[Start of Attachment]

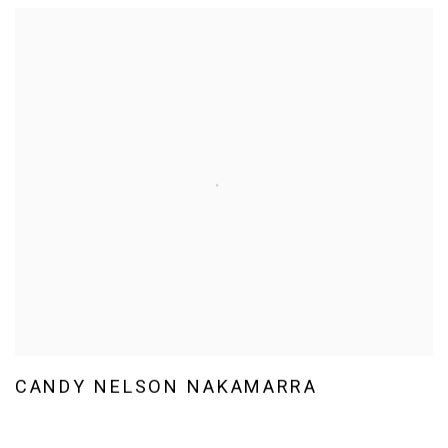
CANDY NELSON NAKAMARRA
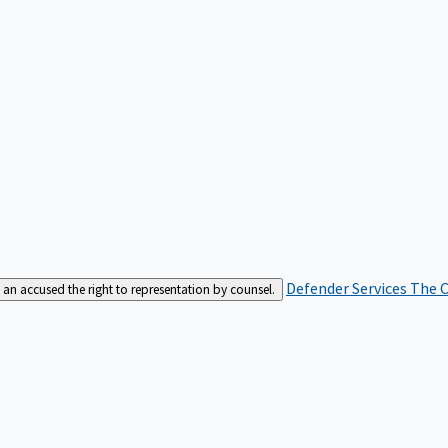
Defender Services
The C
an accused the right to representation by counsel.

[End of Attachment]
[Start of Attachment]

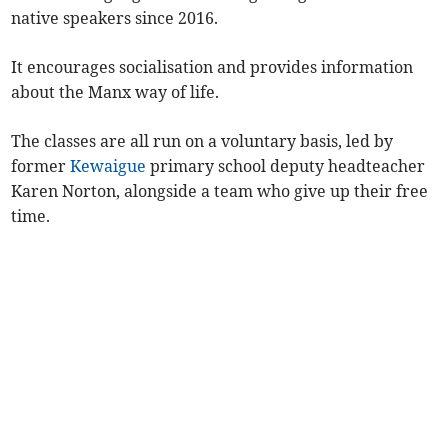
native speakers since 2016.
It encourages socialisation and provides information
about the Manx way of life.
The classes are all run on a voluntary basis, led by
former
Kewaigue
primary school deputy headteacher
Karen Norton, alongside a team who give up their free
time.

[End of Attachment]

• TASK DIRECTIONS: Copy out the data between the line that contains "Defender Services" and the line that contains "an accused the", inclusive, keeping every line exactly the same.

• FINISHED TASK:
Defender Services
The C
an accused the right to representation by counsel.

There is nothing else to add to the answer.